Question

Consider a long straight wire of a circular cross-section (radius \( a \)) carrying a steady current \( I \). The current is uniformly distributed across this cross-section. The distances from the center of the wire's cross-section at which the magnetic field (inside the wire, outside the wire) is half of the maximum possible magnetic field, anywhere due to the wire, will be:

• A. \( \frac{a}{2}, 3a \)
• B. \( \frac{a}{4}, 2a \)
• C. \( \frac{a}{2}, 2a \)
• D. \( \frac{a}{4}, \frac{3a}{2} \)

Hint:

The magnetic field inside a wire increases linearly with distance from the center, while outside the wire, it follows the same pattern as that for a point charge.

Answer 1

The Correct Option is C

To determine the radial positions where the magnetic field strength is half of its maximum, we analyze the wire's interior and exterior separately.

Within the Wire \((r \leq a)\):

The magnetic field \(B\) at a radial distance \(r\) is:

\( B = \frac{\mu_0 I r}{2\pi a^2} \)

where \( \mu_0 \) is the permeability of free space, \( I \) is the total current, \( r \) is the radial distance, and \( a \) is the wire's radius.

The maximum magnetic field inside the wire is located at its surface, \( r = a \):

\( B_{\text{max, inside}} = \frac{\mu_0 I a}{2\pi a^2} = \frac{\mu_0 I}{2\pi a} \)

Half of this maximum is:

\( \frac{B_{\text{max, inside}}}{2} = \frac{\mu_0 I}{4 \pi a} \)

Equating the general expression for \( B \) inside to half the maximum:

\( \frac{\mu_0 I r}{2\pi a^2} = \frac{\mu_0 I}{4 \pi a} \)

Solving for \( r \) yields:

\( r = \frac{a}{2} \)

Outside the Wire \((r > a)\):

The magnetic field \(B\) at a radial distance \(r\) is:

\( B = \frac{\mu_0 I}{2\pi r} \)

The maximum magnetic field outside occurs at \(r = a\):

\( B_{\text{max, outside}} = \frac{\mu_0 I}{2\pi a} \)

Half of this maximum is:

\( \frac{B_{\text{max, outside}}}{2} = \frac{\mu_0 I}{4 \pi a} \)
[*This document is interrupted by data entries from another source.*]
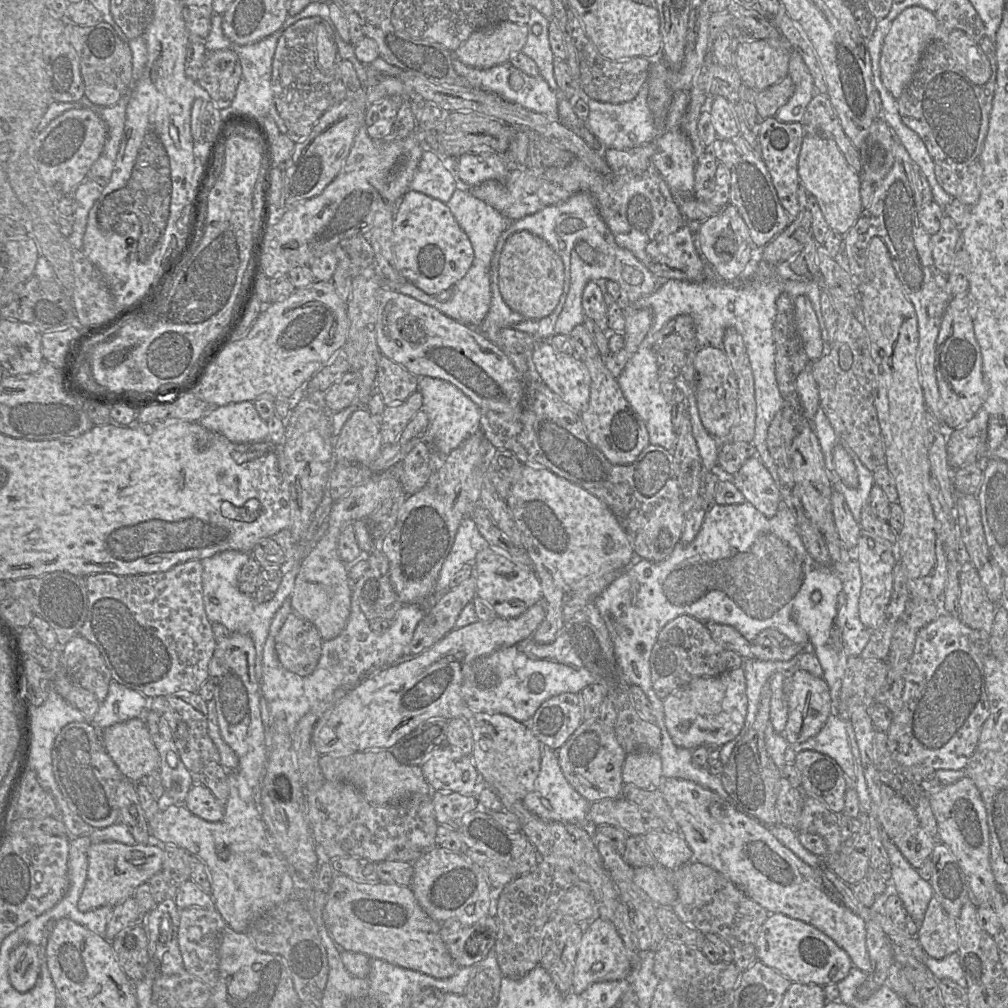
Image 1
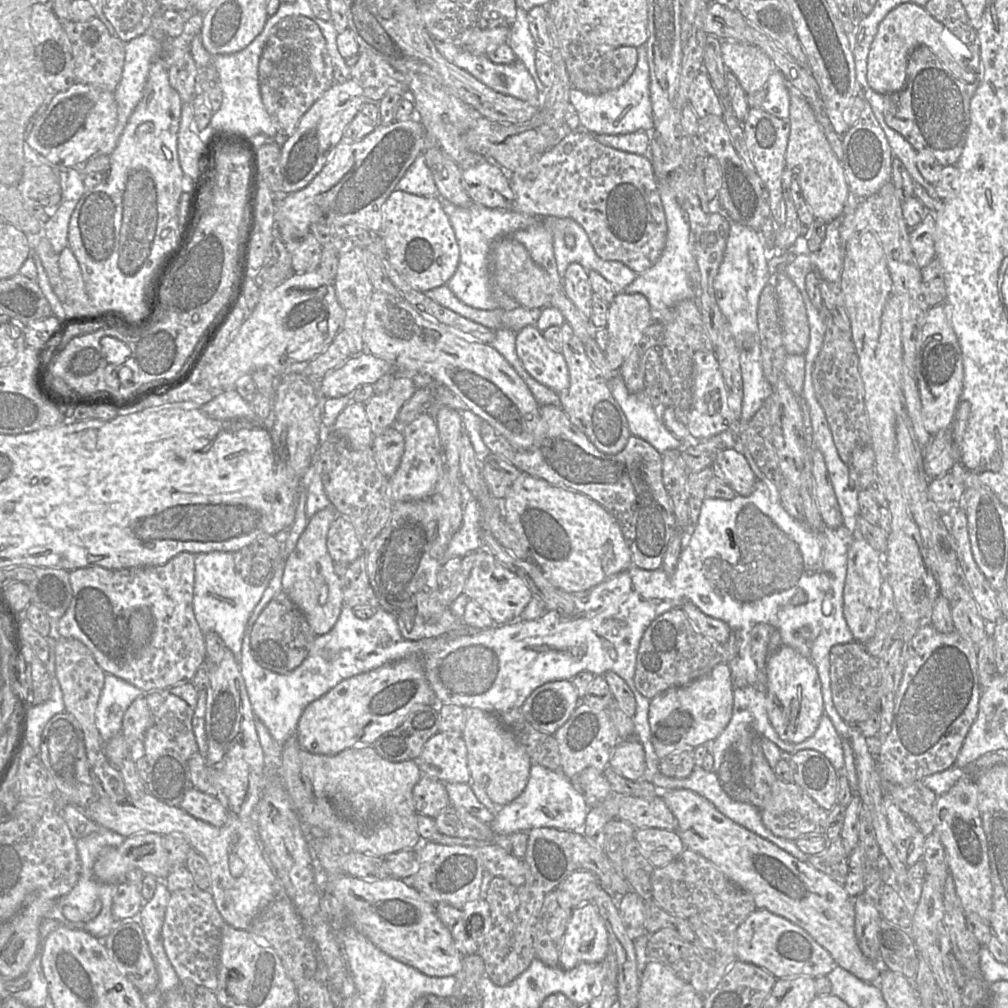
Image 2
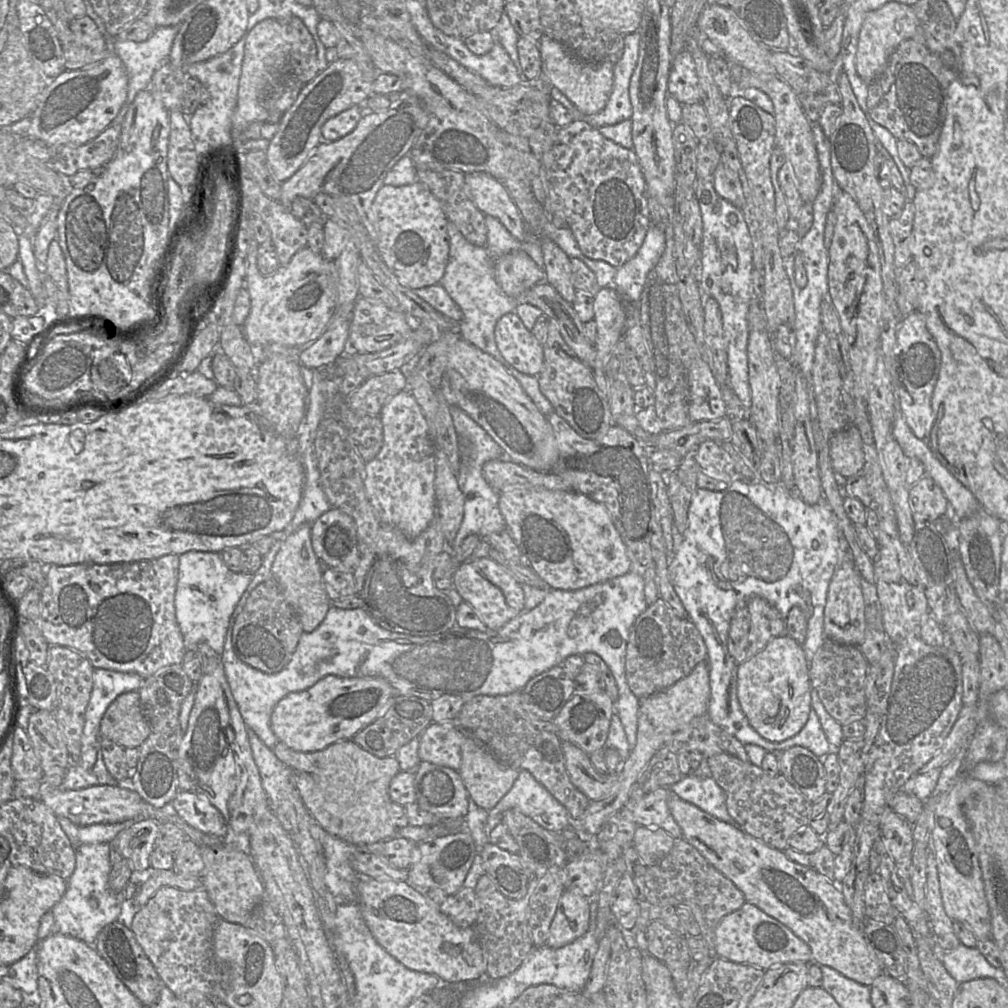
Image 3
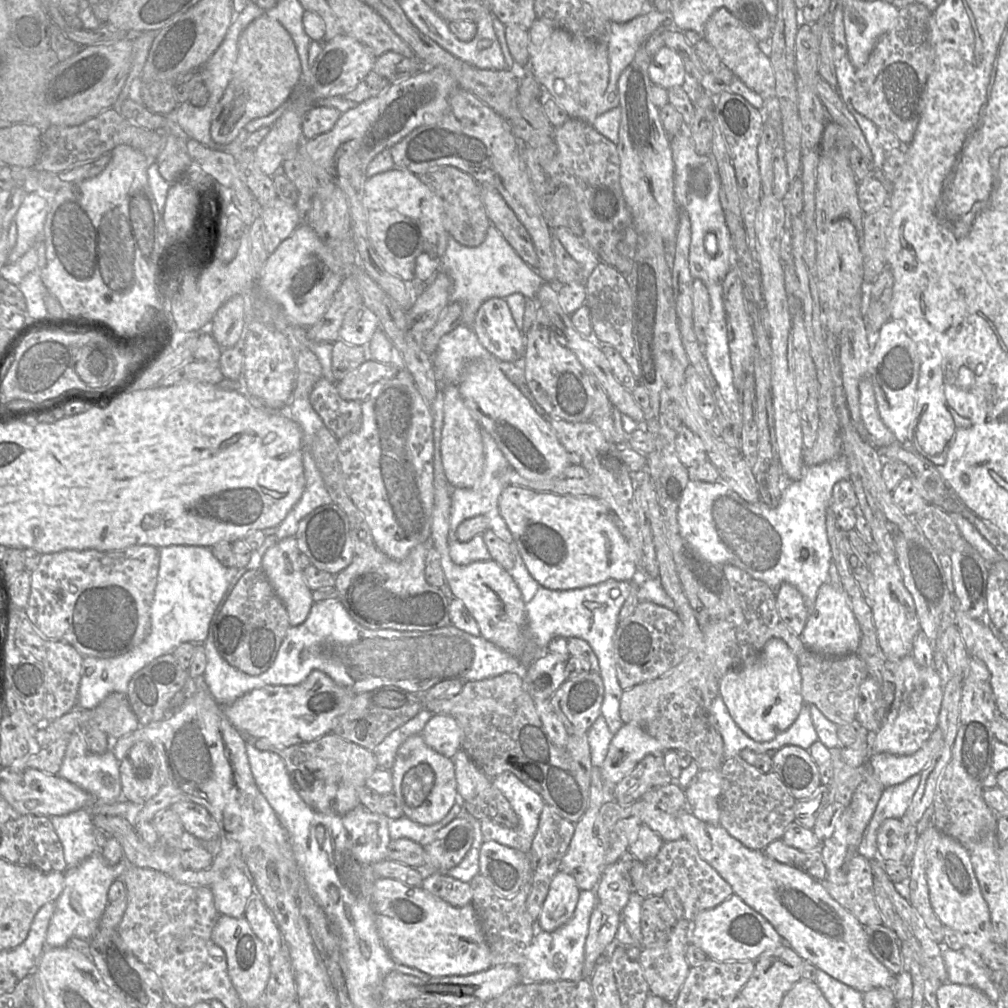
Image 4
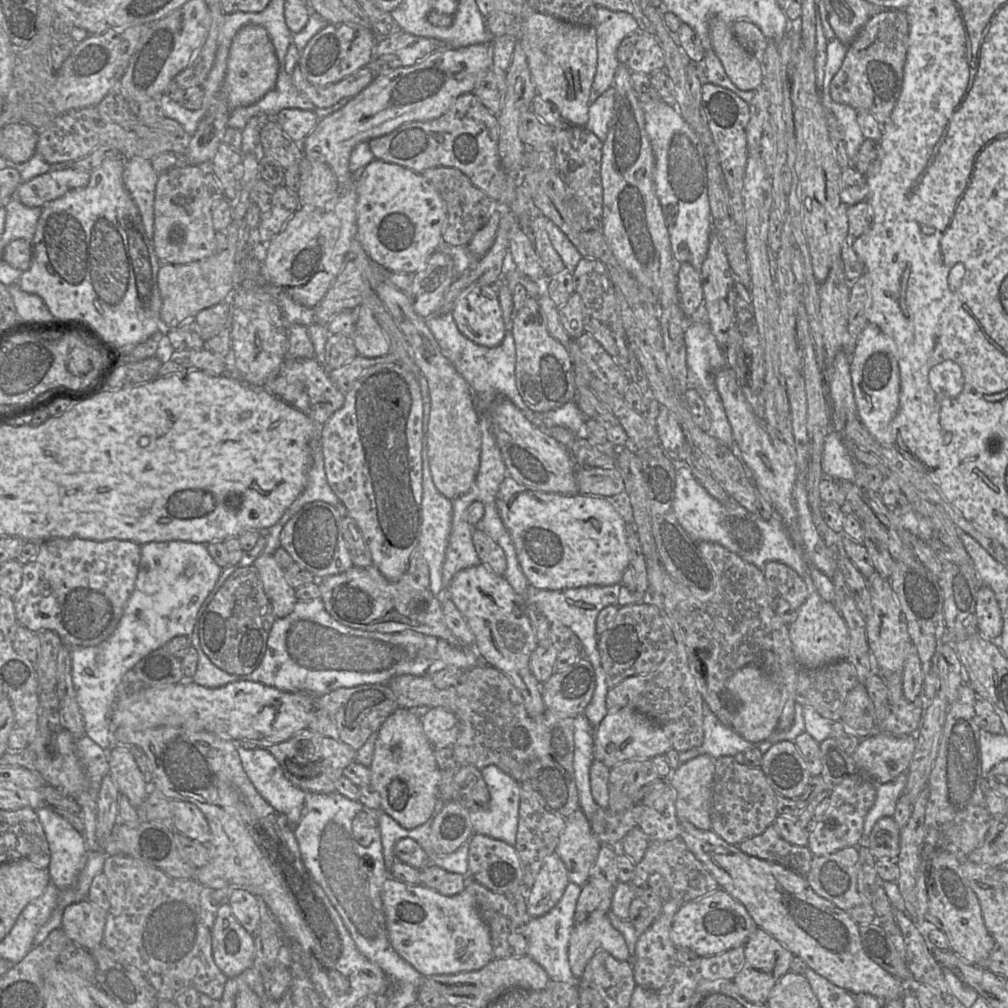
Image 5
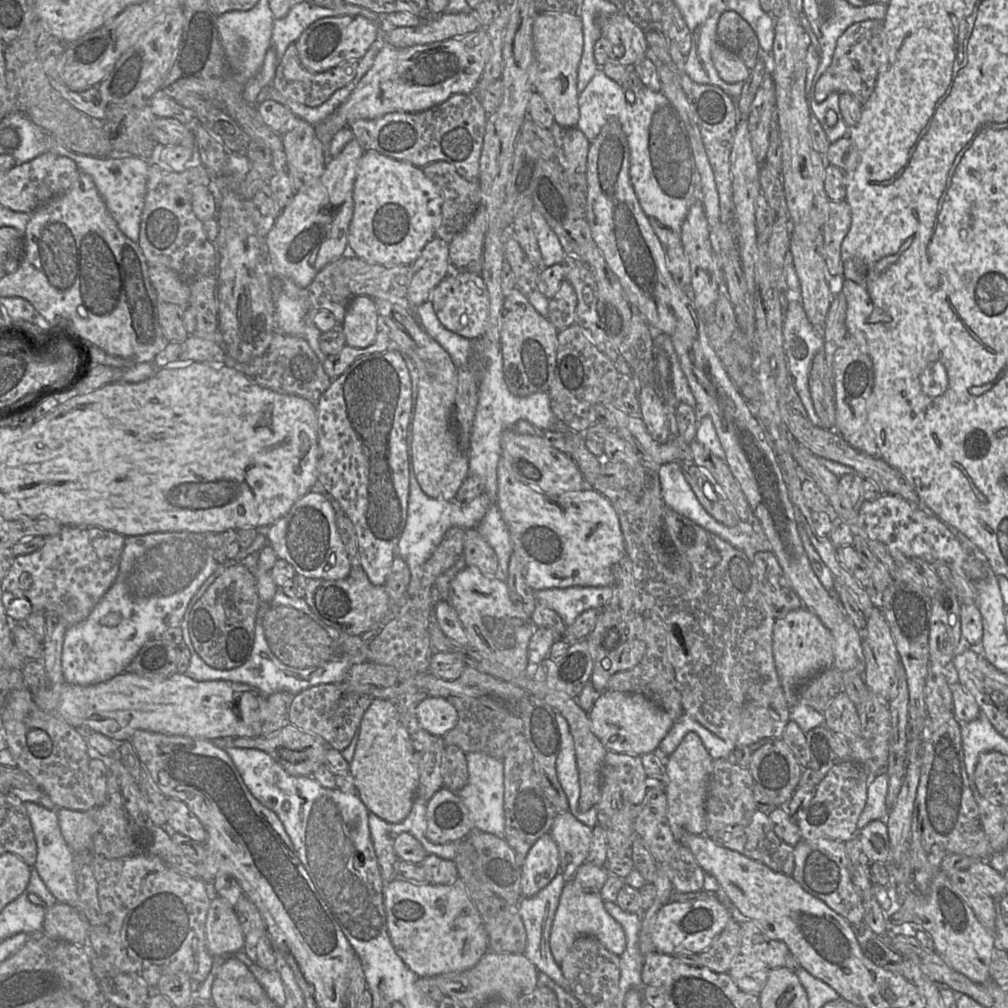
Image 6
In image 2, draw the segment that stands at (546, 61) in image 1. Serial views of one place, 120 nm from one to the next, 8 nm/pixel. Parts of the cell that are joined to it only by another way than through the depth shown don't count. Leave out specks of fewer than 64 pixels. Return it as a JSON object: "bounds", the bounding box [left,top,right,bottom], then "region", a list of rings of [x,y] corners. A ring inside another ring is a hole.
{"bounds":[507,8,545,93],"region":[[[517,8],[516,20],[510,27],[507,43],[515,53],[517,60],[524,64],[533,77],[539,92],[543,93],[545,86],[540,81],[535,67],[537,48],[529,30],[528,11]]]}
Equating the general expression for \( B \) outside to half the maximum:

\( \frac{\mu_0 I}{2\pi r} = \frac{\mu_0 I}{4\pi a} \)

Solving for \( r \) yields:

\( r = 2a \)

Consequently, the magnetic field is half its maximum value at distances of \(\frac{a}{2}\) from the center (inside the wire) and \(2a\) from the center (outside the wire).